=== Records ===

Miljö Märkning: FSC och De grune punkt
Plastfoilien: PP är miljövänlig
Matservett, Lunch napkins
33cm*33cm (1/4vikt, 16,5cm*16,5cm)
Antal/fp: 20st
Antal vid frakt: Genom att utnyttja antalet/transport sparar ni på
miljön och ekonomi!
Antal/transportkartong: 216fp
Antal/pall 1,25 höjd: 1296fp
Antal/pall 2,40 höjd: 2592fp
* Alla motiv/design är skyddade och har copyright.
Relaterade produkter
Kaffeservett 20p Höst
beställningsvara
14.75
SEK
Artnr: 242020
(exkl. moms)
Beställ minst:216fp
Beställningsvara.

===

What the exercise asks:
Repeat exactly, and only, the lines from the line containing "Kaffeservett 20p Höst" through the last line of the records above, both included.

Answer to the exercise:
Kaffeservett 20p Höst
beställningsvara
14.75
SEK
Artnr: 242020
(exkl. moms)
Beställ minst:216fp
Beställningsvara.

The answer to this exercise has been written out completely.